1) At least the lamp had a sense of occasion.
We are using a clip light with a blue bulb for the moon in Pyramus and Thisbe. My dear husband plays Peter Quince and he as a bit where Lion steps on the cord, he yanks on it in disgust while being heckled by the court and it comes unplugged. Lion pulls Quince off the box in his zeal to get it plugged in again, the pages of Quince's script and much hilarity and a pratfall ensue.
Or at least that is what is supposed to happen.
Opening night, Quince yanks the cord, the lamp unplugs, Lion grabs the cord and hauls Quince off the box. Quince loses his hold on the lamp (but keeps a grip on the cord) so the lamp swings free, hits something (probably the side of the box) and the bulb shatters. Lion picks up the lamp, plugs in the cord and looks into the lamp just as the filament flares. ghost_light attempts to race from the booth to where the cord is plugged in backstage to prevent something really happening but there is an actor between her and the booth door. ghost_light whisper-yells for the actor to go pull the plug but he insists "They got it" and never looks away from the stage. They did have it, the audience was in hysterics, especially as Quince stares at them in utter panic and simply says "All I have to say is that this lantern was the moon" instead of his actual line of "is the moon". People were laughing so hard I thought we were going to need to order in oxygen.
Noe, fast-forward to closing night. Lion and Quince have changed the bit so the lamp never flies free. All goes as normal, Quince hits the floor after Lion yanks the cord.....and so does the bulb. It doesn't shatter, it just snaps off at the base and clunks to the floor. Quince immediate takes off his hat and snuggles the bulb into it as thought it is a rare and precious egg that must be protected at all costs. His one regret is that "this lantern was the moon" didn't get as big of a laugh this time.
2) Pussy Willow Apocalypse.
Quince also carries a thorn bush in Pyramus and Thisbe. Finding that bush was a thorn in my ass most of the rehearsal process. The directed hated the greenery I came up with, everything that looked like a thorn bush in Alaska in January actually turned out to be thorn bushes with rather deadly-looking spikes I was not going to let NEAR my actors, so finally I just cut several sticks from a bush growing right outside the office and gave my Quince the world's saddest, most straggly thorn bush. A few days into our run at Cyrano's, Bottom adds a bit of running up to Quince during Pyramus' death scene, latching onto his shirt and pulling back and forth on it as he yells "DIE!" The next day, Quince added a bit of whipping Bottom with the thorn bush in rhythm with each tug (do you see why I don't give my actors real thorns?) We were giggling about it in bed the next morning and Mark asked just what the thorn bush was (to make sure it wasn't some priceless, obscure tree, I suppose). By this time, I'd figured out it was a pussy willow and he got the idea that it would be hysterical if he came out with blooming pussy willows, not just with a collection of sad sticks. I refused to get it for him, utterly convinced the director would kill me since getting a thorn bush he approved of in the first place had been such a trial. Mark let it lie for...about a week...then came in with a fully pussied out pussy willow collection (which the director laughed at). Unfortunately (but hysterically), the first time he whipped Bottom with it, all the little white pussies went flying all over the stage and part of my pre-show checklist became picking up pussy willow remains until the entire branch had been utterly denuded in one stunning pussy willow apocalypse.

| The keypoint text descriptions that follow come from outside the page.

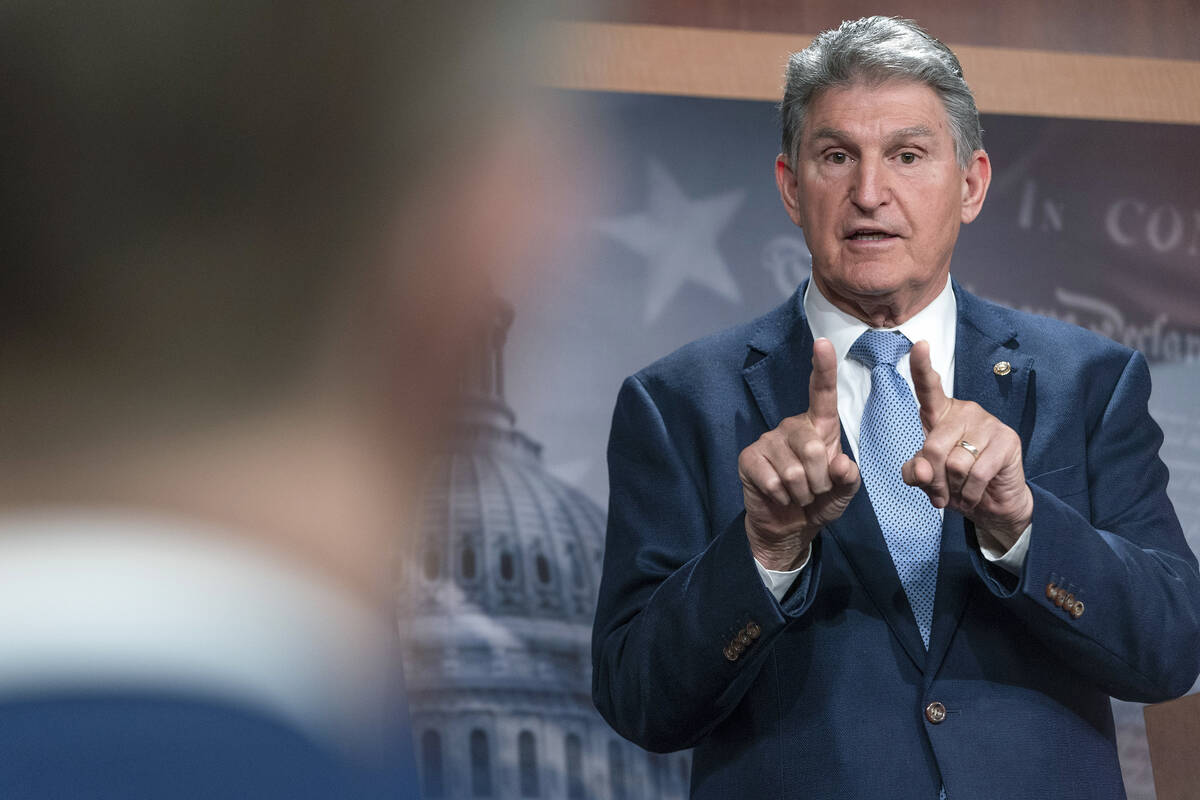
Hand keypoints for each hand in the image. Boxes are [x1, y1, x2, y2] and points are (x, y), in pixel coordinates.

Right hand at [738, 338, 860, 569]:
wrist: (788, 526)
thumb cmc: (819, 501)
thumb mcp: (844, 492)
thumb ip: (849, 478)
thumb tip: (840, 464)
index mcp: (819, 427)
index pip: (821, 393)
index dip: (823, 368)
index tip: (822, 343)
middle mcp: (792, 427)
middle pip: (813, 448)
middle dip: (819, 481)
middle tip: (814, 490)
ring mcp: (768, 441)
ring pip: (794, 470)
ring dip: (801, 492)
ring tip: (797, 495)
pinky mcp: (749, 458)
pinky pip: (772, 479)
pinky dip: (781, 496)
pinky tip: (779, 495)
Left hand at [901, 340, 1032, 551]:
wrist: (993, 504)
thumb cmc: (955, 483)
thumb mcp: (926, 479)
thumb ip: (914, 472)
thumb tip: (921, 471)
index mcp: (940, 414)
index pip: (928, 388)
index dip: (922, 367)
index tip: (919, 344)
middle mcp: (965, 412)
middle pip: (933, 447)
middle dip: (933, 479)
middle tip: (941, 492)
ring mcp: (988, 423)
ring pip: (955, 463)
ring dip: (954, 487)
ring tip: (962, 489)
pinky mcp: (1008, 440)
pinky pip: (977, 473)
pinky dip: (971, 493)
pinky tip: (975, 493)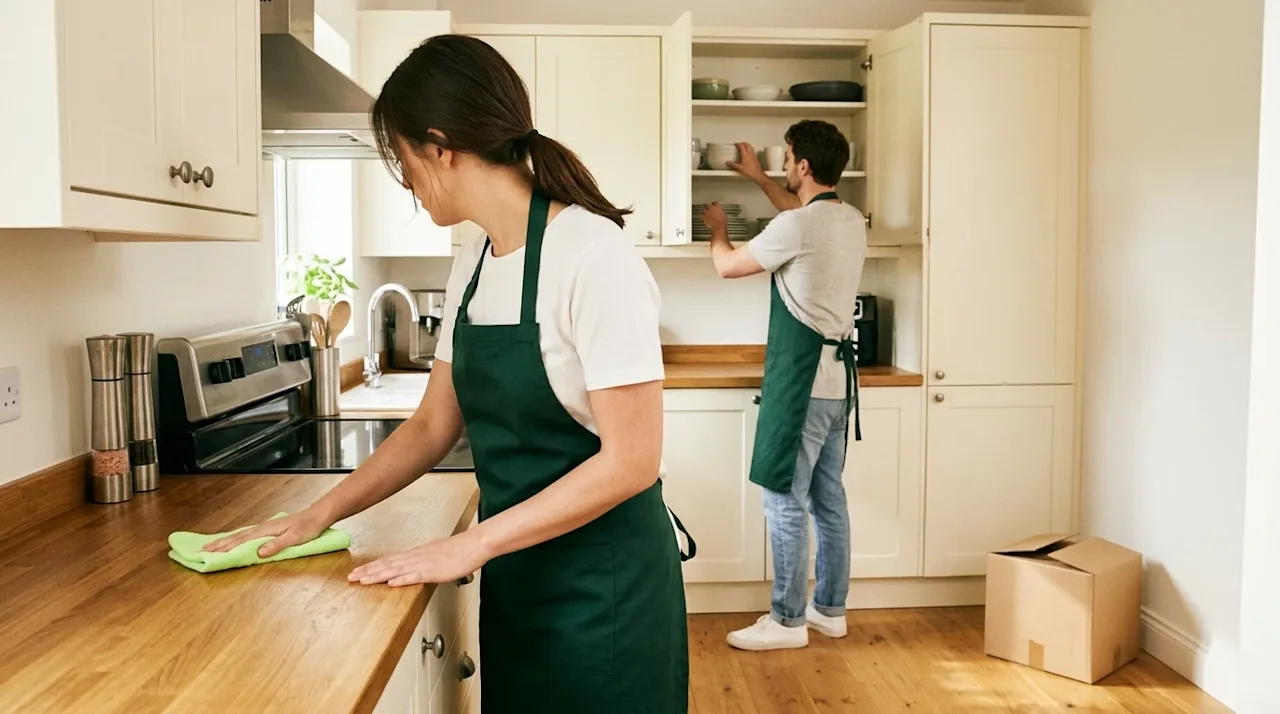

3) The Helpy Helperton Award.
Snug (also Lion) wears a pair of Carharts in our production. For those not in Alaska, these are versatle, tan work-overalls. At the end of Pyramus and Thisbe, the Mechanicals do their Burgermask Dance which includes a samba, waltz and conga line. Closing weekend, the fastener on Snug's Cartharts fell off during the samba and the more he conga-ed, the more his pants fell down until they were past his knees (he wears tights under that, so there was no under-age nudie show, luckily). He got to the turn in the dance, grabbed them with both hands and hauled them up with a mighty hop. Quince, standing right behind him in line but not knowing what was happening, conveniently grabbed him around the waist and held up Snug's pants for him until the next turn. Sadly, Bottom, who was on the other side of Snug, did not return the favor and grabbed too high so Snug's pants slipped down until the next turn-pull-hop sequence when Quince began acting as a belt again. Mark swears his has no idea this happened.